We’ve already talked about Decentralized Finance (DeFi) and its potential in 2020 2 months ago, but today we would like to focus on what could this bubble pop mean in the near term.
#1 Less capital locked in DeFi apps?
Increasing capital had been locked in DeFi apps and the media had been covering this news many times. As investors were conducting “yield farming”, attractive potential returns made possible thanks to DeFi acted as a catalyzer for capital pouring in. However, now that DeFi tokens are down substantially, we could start to witness a reduction in new investments, considering the market usually takes a long time to recover from a bear market. Still, a meaningful drop in DeFi interest can’t yet be spotted.
#2 Longer time needed to restore trust
Bubbles are extremely dangerous because of their long-lasting effects on the market’s psychology. In the beginning, euphoria and rapid rising in valuations are making market participants overconfident. They overleverage and take excessive risks, even though the higher the market goes, the higher the chances it will ultimately take a step back.
In a crypto market dominated by emotions, the self-reinforcing series of events leading to the bubble acts as a headwind when everything collapses. The trust restoration takes much longer, as it can be noticed from historical price developments. Bottoming formations are large mainly because trust is harder to build as compared to panic selling. It is possible to see crypto traders and investors focusing on other tokens that had been underperforming for months, in case risk sentiment will improve meaningfully again.

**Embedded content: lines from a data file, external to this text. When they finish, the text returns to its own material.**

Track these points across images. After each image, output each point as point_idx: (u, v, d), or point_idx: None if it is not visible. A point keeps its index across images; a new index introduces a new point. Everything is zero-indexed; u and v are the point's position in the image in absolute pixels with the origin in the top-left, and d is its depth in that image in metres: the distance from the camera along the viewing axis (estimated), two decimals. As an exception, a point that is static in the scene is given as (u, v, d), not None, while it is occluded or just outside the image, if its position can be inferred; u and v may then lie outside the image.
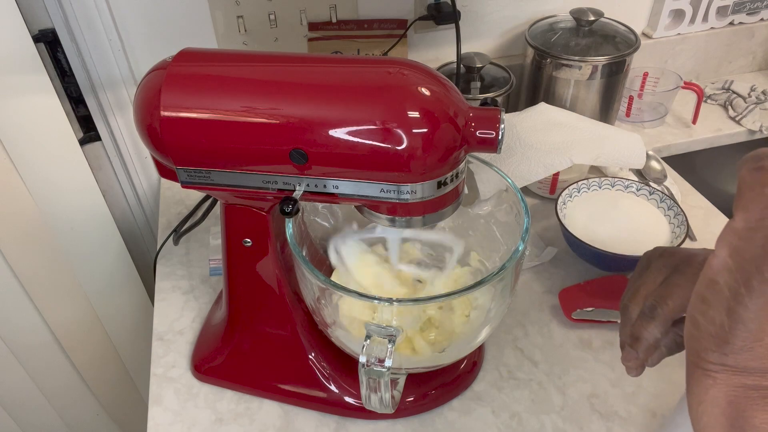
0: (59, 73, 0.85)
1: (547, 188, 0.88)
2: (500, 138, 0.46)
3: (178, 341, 0.71)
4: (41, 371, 0.96)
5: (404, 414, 0.63)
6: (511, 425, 0.62)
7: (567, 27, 0.96)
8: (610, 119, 1.00)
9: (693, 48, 1.14)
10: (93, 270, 0.96)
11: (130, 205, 1.00)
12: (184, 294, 0.77)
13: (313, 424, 0.63)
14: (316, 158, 0.46)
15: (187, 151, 0.48)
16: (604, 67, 0.92)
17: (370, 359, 0.47)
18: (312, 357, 0.63)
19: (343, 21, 0.93)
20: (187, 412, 0.64)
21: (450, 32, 0.99)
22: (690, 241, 0.82)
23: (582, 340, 0.70)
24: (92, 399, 1.06)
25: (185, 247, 0.84)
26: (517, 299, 0.75)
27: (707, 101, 1.14)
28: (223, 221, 0.57)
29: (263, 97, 0.46)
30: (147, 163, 0.96)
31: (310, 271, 0.50)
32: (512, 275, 0.53)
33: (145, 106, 0.48)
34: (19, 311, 0.88)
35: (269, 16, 0.89)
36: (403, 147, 0.44)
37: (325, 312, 0.55)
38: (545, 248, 0.81)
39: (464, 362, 0.66)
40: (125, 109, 0.90)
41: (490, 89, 0.94)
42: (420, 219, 0.49)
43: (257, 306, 0.62)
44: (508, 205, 0.58)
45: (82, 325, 0.97)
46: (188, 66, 0.48)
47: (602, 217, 0.78)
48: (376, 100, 0.44)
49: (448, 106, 0.45)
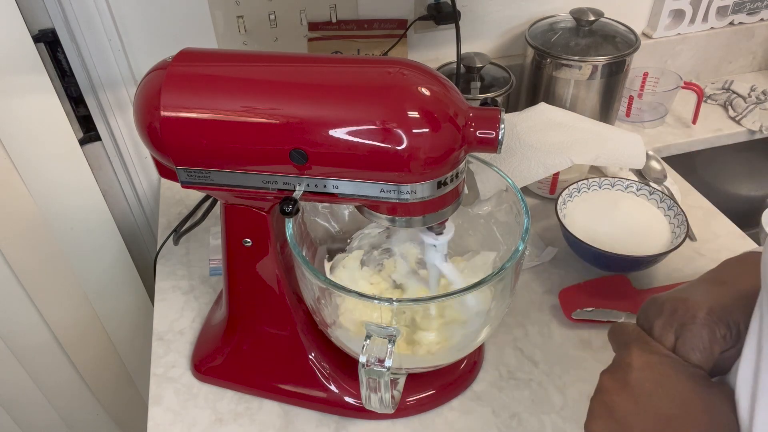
0: (59, 73, 0.85)
1: (547, 188, 0.88)
2: (500, 138, 0.46)
3: (178, 341, 0.71)
4: (41, 371, 0.96)
5: (404, 414, 0.63)
6: (511, 425, 0.62)
7: (567, 27, 0.96)
8: (610, 119, 1.00)
9: (693, 48, 1.14)
10: (93, 270, 0.96)
11: (130, 205, 1.00)
12: (184, 294, 0.77)
13: (313, 424, 0.63)
14: (316, 158, 0.46)
15: (187, 151, 0.48)
16: (604, 67, 0.91)
17: (370, 359, 0.47)
18: (312, 357, 0.63)
19: (343, 21, 0.93)
20: (187, 412, 0.64)
21: (450, 32, 0.99)
22: (690, 241, 0.82)
23: (582, 340, 0.70)
24: (92, 399, 1.06)
25: (185, 247, 0.84)
26: (517, 299, 0.75)
27: (707, 101, 1.14)
28: (223, 221, 0.57)
29: (263, 97, 0.46)
30: (147, 163, 0.96)
31: (310, 271, 0.50)
32: (512, 275, 0.53)
33: (145, 106, 0.48)
34: (19, 311, 0.88)
35: (269, 16, 0.89)
36: (403, 147, 0.44)
37: (325, 312, 0.55)
38: (545, 248, 0.81)
39: (464, 362, 0.66)
40: (125, 109, 0.90)
41: (490, 89, 0.94)
42: (420, 219, 0.49)
43: (257, 306, 0.62)
44: (508, 205, 0.58)
45: (82, 324, 0.97)
46: (188, 66, 0.48)
47: (602, 217, 0.78)
48: (376, 100, 0.44)
49: (448, 106, 0.45)
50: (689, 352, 0.40)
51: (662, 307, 0.43)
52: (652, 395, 0.38)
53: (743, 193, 1.22)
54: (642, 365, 0.39)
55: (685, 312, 0.41)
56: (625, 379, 0.39)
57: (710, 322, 0.40)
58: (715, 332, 0.40)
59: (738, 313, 0.41)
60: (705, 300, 0.42)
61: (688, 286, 0.45)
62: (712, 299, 0.42)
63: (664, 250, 0.71)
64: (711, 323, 0.40)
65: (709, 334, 0.40)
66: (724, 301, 0.41)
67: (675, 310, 0.42)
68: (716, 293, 0.42)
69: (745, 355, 0.36)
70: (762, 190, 1.21)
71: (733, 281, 0.44)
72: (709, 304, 0.41)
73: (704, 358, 0.40)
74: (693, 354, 0.40)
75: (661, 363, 0.39)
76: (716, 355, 0.40)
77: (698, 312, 0.41)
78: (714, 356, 0.40)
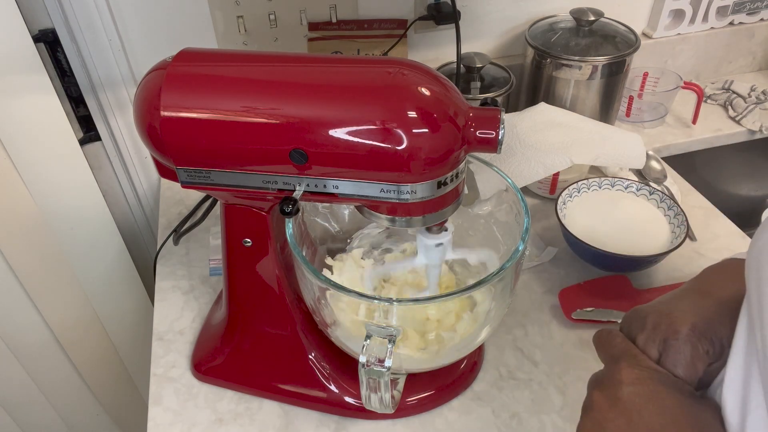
0: (59, 73, 0.85)
1: (547, 188, 0.88)
2: (500, 138, 0.45)
3: (178, 341, 0.71)
4: (41, 371, 0.96)
5: (404, 414, 0.63)
6: (511, 425, 0.62)
7: (567, 27, 0.96)
8: (610, 119, 1.00)
9: (693, 48, 1.14)
10: (93, 270, 0.96)
11: (130, 205, 1.00)
12: (184, 294, 0.77)
13: (313, 424, 0.63)
14: (316, 158, 0.46)
15: (187, 151, 0.48)
16: (604, 67, 0.92)
17: (370, 359, 0.47)
18: (312, 357, 0.63)
19: (343, 21, 0.93)
20: (187, 412, 0.64)
21: (450, 32, 0.99)
22: (690, 241, 0.82)
23: (582, 340, 0.70)
24: (92, 399, 1.06)
25: (185, 247, 0.84)
26: (517, 299, 0.75)
27: (707, 101, 1.14)
28: (223, 221, 0.57)
29: (263, 97, 0.46)
30: (147, 163, 0.96)
31: (310, 271, 0.50)
32: (512, 275, 0.53)
33: (145, 106, 0.48)
34: (19, 311, 0.88)
35: (269, 16, 0.89)
36: (403, 147, 0.44)
37: (325, 312, 0.55)
38: (545, 248, 0.81)
39: (464, 362, 0.66)
40: (125, 109, 0.90)
41: (490, 89, 0.94)
42: (420, 219, 0.49)
43: (257, 306, 0.62)
44: (508, 205, 0.58)
45: (82, 324, 0.97)
46: (188, 66, 0.48)
47: (602, 217, 0.78)
48: (376, 100, 0.44)
49: (448, 106, 0.45)
50: (672, 368, 0.40)
51: (645, 321, 0.43)
52: (642, 411, 0.38)
53: (743, 193, 1.22)
54: (632, 381, 0.39)
55: (668, 327, 0.41)
56: (616, 395, 0.39)
57: (693, 339, 0.40)
58: (698, 348, 0.40)
59: (721, 328, 0.41)
60: (688, 315, 0.42)
61: (671, 298, 0.45)
62: (696, 314, 0.42)
63: (664, 250, 0.71)
64: (694, 339, 0.40)
65: (692, 351, 0.40)
66: (708, 315, 0.41)
67: (658, 325, 0.42)
68: (700, 306, 0.42)
69: (732, 361, 0.36)
70: (762, 190, 1.21)
71: (716, 291, 0.43)
72: (693, 320, 0.41)
73: (687, 374, 0.40)
74: (676, 370, 0.40)
75: (651, 378, 0.39)
76: (700, 371, 0.40)
77: (681, 327, 0.41)
78: (698, 372, 0.40)
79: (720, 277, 0.46)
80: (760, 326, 0.32)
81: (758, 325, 0.32)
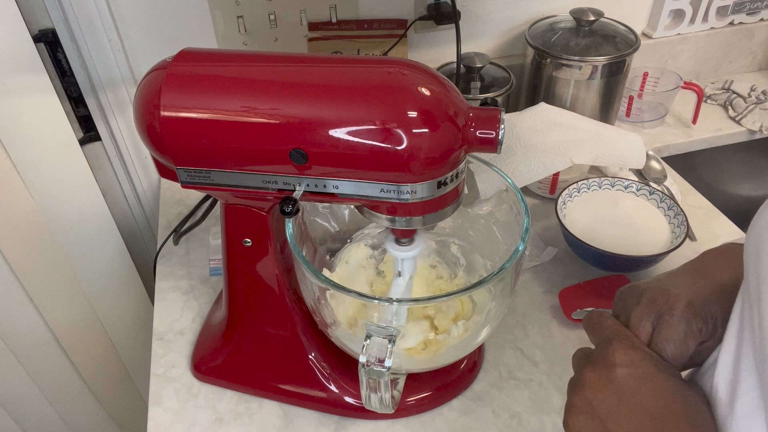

#3 Attractive valuations for those who missed the first wave?
There had been a lot of buyers who missed the massive upward wave and now that we had a +50% bear market on most DeFi tokens, valuations are more attractive. Should these instruments start to rise again, it would be possible to find new opportunities to get involved in the DeFi growth.
Whether or not that would be the case it is hard to say right now, considering buyers are not so confident, judging by how tokens like Chainlink are performing. Erasing more of the losses in the weeks and months ahead would be a positive development.